La confezione comprende anche un controller per l'illuminazione RGB delle ventole, da utilizzare con il software NZXT Cam, manca invece un controller per le ventole, che devono essere collegate alla scheda madre, un'altra piccola mancanza che ha permesso però di limitare i costi. Nel nostro caso non è nemmeno stato un problema, anzi in questo modo abbia lasciato la gestione delle ventole frontali all'IA del software Armoury Crate di ROG.

Sul fronte temperature abbiamo apprezzato molto l'H6, anche senza ventola posteriore non abbiamo avuto alcun tipo di problema, la GPU non ha mai superato i 63 gradi mentre la CPU è stata tenuta a bada molto bene dal dissipatore a liquido Kraken Elite 360, consentendo di raggiungere il target dei 6 GHz ove possibile, mantenendo i P-Core sempre intorno ai 5.7 GHz. La dissipazione termica è superiore rispetto alla prova che abbiamo fatto con l'H7, un ottimo risultato, soprattutto considerando che è stato raggiunto senza ventola posteriore in estrazione.
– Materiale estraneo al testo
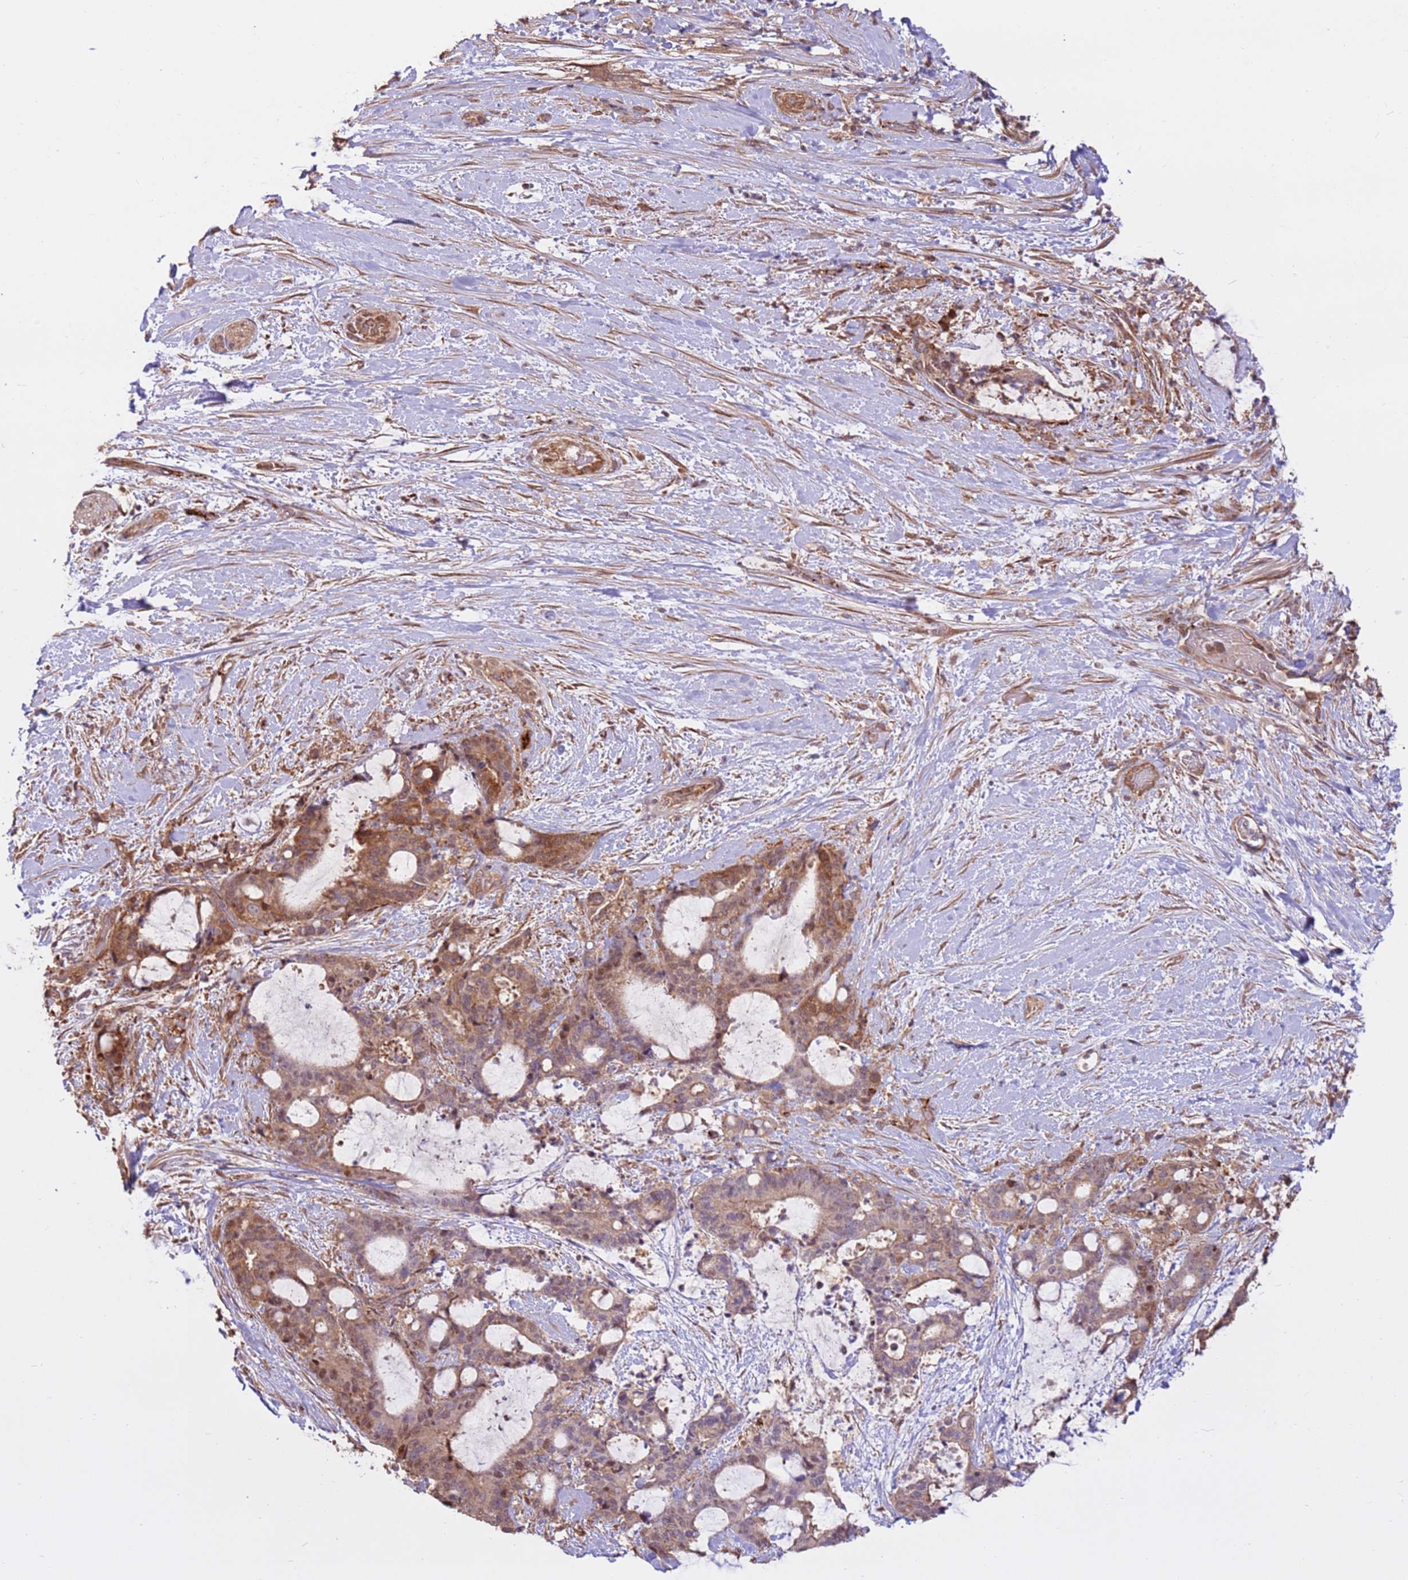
{"staining": {"intensity": "moderate", "quantity": ">75%", "location": "cytoplasmic/membranous,nuclear"}, "tissue": "liver cancer", "cell_type": "Tumor cells", "image_type": "cancer", "snomed": [{"axis": "morphology", "description": "Normal tissue, NOS"}, {"axis": "morphology", "description": "Cholangiocarcinoma"}, {"axis": "topography", "description": "Liver"}, {"axis": "topography", "description": "Peripheral nerve tissue"}], "caption": "A brown stain labels moderate cytoplasmic/membranous and nuclear positivity of a protein in human cholangiocarcinoma (liver) tumor cells.", "gene": "CCDC112", "patient": {"sex": "female", "age": 73}}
NZXT H6 Eravamo un po’ titubanti prima di provare questo H6, se non altro per la sua forma molto particolare. Invece ci siamo dovuti ricredere, perchè una volta completata la build l’effetto visivo finale è risultato molto appagante, così come le prestazioni termiche, davvero notevoli. Se a questo si aggiunge un prezzo di listino tutt’altro che alto otteniamo un prodotto riuscito, che coniuga bene l’estetica e le prestazioni, e in pieno stile NZXT.